Hard.exe

Dec '25 – Jan '26
Mozilla Foundation / Creative Futures Counterstructures · San Francisco

Hard.exe is the fourth installment in the Singulars series, an ongoing duel between poet and machine. For thirty minutes I write a poem on a theme proposed by the audience. The model, trained on an anthology of English poetry and the previous iterations of this performance, responds almost instantly with one of its own. Both poems are printed, hung, and kept anonymous. The audience votes. When the human wins, the machine is retrained on an updated dataset. When the machine wins, the poet adjusts.

This is reinforcement learning using human feedback, made tangible. What emerges is a different narrative for the human and AI encounter. Not a fight, but a mutual reinforcement. Not a contest, but a feedback ecology where readers become trainers and taste becomes the tuning function. A reinforced model, both human and artificial, trained not to win but to listen.

I performed Hard.exe in San Francisco inside Mozilla Foundation’s Creative Futures: Counterstructures residency programme, a ten-week investigation co-produced with tiat (the intersection of art & technology) into alternative AI futures rooted in creativity, agency, and cultural stewardship rather than acceleration and extraction. The residency’s thinking moves around “Creativity is Collective: Hollywood’s 8 Rules for AI,” activating one rule per week through workshops, conversation, critique, and collaborative experimentation.

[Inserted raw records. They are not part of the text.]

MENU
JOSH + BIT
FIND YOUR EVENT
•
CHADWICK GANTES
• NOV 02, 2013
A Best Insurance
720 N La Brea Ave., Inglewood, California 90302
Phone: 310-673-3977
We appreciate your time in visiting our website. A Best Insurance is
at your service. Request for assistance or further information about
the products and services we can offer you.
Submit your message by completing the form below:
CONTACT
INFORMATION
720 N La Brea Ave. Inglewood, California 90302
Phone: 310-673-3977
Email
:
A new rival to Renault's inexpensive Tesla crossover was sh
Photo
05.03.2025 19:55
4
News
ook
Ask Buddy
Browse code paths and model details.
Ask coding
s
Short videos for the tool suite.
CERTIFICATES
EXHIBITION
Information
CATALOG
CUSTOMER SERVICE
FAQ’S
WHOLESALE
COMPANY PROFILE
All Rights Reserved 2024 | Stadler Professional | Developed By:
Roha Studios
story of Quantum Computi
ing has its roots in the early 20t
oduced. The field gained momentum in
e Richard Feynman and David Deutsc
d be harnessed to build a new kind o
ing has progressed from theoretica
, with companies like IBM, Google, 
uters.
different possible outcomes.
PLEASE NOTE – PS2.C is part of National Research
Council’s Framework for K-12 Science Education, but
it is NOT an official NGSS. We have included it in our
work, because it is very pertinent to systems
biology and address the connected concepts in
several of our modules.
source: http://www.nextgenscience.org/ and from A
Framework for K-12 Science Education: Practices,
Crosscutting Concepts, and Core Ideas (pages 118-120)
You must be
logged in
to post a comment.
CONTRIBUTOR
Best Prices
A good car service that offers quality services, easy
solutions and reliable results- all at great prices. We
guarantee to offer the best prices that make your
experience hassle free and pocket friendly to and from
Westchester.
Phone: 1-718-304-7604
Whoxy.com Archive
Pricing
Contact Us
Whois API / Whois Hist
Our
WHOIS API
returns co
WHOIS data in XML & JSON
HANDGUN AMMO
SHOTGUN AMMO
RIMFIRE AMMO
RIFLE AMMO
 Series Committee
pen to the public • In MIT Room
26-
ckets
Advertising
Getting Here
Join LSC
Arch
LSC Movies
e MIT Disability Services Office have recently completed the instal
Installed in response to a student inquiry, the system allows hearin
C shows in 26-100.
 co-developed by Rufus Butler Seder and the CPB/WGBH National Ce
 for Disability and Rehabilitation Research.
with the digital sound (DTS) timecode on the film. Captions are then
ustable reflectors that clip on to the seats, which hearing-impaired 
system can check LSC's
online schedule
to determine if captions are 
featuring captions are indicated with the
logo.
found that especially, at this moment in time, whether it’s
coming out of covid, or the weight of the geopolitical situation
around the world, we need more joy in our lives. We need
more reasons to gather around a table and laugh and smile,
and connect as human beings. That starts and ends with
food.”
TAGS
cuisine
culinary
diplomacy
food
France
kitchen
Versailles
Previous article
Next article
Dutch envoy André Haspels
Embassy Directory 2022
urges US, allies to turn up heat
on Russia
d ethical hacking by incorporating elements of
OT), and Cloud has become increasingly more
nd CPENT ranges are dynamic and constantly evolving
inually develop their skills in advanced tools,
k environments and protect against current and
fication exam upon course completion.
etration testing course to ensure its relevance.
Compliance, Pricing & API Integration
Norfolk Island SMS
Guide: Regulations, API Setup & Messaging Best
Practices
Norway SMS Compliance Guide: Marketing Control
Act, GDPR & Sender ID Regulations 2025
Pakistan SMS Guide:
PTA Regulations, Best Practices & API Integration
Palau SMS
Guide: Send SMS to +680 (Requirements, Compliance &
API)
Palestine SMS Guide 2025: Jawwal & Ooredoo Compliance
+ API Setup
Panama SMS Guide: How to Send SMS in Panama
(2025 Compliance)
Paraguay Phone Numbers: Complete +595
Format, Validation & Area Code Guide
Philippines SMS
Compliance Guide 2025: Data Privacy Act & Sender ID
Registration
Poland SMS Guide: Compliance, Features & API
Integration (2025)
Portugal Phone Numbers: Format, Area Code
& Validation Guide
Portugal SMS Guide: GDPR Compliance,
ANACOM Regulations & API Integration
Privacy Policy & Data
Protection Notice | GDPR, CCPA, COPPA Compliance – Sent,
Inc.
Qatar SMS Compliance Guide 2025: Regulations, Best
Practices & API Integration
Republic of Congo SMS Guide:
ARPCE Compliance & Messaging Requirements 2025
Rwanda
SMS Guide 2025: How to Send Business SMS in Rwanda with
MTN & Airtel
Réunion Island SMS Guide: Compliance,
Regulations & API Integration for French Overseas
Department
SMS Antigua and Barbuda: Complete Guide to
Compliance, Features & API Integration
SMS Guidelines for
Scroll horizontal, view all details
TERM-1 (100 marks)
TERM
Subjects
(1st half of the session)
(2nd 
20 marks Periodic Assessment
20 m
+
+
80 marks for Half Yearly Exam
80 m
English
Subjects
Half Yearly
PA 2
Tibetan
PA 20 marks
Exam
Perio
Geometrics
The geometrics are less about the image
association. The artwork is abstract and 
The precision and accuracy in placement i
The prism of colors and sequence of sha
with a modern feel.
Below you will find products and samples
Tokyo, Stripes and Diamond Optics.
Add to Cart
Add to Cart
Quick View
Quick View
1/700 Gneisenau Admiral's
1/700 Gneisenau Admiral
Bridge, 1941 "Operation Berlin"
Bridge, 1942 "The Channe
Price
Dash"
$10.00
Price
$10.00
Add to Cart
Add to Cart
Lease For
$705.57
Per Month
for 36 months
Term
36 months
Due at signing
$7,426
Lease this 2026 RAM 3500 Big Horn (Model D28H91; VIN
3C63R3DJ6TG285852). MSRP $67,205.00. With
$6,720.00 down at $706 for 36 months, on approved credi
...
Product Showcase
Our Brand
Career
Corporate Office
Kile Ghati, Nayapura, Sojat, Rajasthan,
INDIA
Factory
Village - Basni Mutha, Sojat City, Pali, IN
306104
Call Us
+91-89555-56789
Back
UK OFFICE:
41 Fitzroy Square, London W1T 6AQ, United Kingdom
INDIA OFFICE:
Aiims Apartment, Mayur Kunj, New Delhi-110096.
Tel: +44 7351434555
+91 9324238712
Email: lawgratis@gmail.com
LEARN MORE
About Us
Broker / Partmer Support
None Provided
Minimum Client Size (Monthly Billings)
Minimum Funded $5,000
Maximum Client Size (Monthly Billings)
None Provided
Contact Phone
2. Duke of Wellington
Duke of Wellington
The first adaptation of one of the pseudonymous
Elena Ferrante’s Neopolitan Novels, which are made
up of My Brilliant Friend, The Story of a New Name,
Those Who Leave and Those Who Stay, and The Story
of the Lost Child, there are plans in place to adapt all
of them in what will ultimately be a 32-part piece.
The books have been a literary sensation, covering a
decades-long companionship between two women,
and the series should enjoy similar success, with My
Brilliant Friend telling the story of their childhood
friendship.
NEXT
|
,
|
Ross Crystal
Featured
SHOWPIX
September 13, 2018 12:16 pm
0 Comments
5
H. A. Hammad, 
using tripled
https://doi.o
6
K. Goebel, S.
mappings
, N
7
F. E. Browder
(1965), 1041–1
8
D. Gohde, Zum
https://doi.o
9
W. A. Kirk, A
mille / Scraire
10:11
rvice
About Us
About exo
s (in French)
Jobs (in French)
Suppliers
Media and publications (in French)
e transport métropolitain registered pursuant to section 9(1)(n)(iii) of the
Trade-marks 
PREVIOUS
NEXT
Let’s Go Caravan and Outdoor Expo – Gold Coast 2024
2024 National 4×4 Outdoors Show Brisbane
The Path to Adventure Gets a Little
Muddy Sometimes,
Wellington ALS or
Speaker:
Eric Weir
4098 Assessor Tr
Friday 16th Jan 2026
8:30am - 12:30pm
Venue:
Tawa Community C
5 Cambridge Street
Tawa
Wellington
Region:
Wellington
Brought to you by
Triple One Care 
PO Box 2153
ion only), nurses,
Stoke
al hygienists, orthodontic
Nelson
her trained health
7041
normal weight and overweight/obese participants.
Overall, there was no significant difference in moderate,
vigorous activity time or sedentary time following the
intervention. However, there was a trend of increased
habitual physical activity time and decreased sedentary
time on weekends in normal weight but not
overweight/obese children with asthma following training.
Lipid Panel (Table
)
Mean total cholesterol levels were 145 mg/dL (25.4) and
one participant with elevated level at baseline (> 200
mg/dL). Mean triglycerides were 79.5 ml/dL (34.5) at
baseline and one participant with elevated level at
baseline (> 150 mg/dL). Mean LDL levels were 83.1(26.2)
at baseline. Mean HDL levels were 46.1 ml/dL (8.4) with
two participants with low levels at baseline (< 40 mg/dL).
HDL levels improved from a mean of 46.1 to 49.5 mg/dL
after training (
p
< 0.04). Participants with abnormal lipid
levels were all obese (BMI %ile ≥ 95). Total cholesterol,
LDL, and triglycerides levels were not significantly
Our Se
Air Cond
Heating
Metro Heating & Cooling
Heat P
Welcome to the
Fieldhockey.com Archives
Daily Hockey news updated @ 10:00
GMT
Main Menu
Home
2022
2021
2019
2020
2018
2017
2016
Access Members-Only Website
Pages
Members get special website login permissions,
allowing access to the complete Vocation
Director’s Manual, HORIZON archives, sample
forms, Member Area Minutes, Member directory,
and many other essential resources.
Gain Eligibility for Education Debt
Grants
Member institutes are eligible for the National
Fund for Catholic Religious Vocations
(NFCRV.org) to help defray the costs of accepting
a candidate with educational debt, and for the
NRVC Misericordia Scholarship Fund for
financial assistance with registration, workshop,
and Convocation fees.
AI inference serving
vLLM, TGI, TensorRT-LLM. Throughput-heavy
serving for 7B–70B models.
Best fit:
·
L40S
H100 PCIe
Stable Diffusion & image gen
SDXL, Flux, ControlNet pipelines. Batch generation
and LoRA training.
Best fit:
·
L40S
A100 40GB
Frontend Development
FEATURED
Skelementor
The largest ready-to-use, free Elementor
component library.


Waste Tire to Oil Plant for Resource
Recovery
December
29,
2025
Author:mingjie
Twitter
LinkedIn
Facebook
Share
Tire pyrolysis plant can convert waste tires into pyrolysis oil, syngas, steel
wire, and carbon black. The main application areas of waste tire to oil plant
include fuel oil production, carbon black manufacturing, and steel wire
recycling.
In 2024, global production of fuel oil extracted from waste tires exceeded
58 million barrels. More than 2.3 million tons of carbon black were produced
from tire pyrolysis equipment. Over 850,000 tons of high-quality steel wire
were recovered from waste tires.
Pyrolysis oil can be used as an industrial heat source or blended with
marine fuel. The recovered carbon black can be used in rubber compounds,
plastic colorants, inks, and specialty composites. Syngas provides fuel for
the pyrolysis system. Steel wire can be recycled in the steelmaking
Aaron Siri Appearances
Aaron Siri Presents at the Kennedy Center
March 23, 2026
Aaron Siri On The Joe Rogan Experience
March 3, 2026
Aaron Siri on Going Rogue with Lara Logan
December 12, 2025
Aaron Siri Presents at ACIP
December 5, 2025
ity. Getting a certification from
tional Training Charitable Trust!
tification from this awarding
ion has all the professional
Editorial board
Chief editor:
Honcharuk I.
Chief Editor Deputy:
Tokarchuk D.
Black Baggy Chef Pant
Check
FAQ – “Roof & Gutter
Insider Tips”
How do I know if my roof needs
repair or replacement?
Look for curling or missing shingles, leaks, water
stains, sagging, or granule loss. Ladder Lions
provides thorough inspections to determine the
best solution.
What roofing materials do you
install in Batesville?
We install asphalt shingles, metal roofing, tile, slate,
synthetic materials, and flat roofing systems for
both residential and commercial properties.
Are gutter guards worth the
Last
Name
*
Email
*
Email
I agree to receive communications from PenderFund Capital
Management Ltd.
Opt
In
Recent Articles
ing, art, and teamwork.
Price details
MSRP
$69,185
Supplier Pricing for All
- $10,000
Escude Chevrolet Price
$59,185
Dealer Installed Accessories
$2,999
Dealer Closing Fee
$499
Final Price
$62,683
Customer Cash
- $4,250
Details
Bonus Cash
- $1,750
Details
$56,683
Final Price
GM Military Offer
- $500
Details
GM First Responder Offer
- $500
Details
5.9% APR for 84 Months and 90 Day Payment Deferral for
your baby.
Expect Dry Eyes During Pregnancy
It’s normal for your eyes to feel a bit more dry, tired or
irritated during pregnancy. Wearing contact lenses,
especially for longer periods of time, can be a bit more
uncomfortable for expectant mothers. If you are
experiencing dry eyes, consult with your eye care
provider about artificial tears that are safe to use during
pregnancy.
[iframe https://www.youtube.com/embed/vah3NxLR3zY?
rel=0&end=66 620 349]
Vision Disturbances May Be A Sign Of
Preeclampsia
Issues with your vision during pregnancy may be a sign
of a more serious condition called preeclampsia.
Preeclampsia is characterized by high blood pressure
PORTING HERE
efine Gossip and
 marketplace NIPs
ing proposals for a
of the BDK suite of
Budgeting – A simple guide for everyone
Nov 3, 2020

The version of me on stage that night was already a version trained on the week before. I had been writing daily, pulling every trick, attuning to the room the way only a body trying to survive a Turing test in reverse can attune. My mindset under the lights: humiliation, and then a kind of insistence that I won’t let you down, I’m your boy, I’m in the arena, I’m going to make you proud. The scariest thing about Hard.exe is that the next model is now trained on the week I surpassed myself. The machine will not forget what I pulled. Neither will I.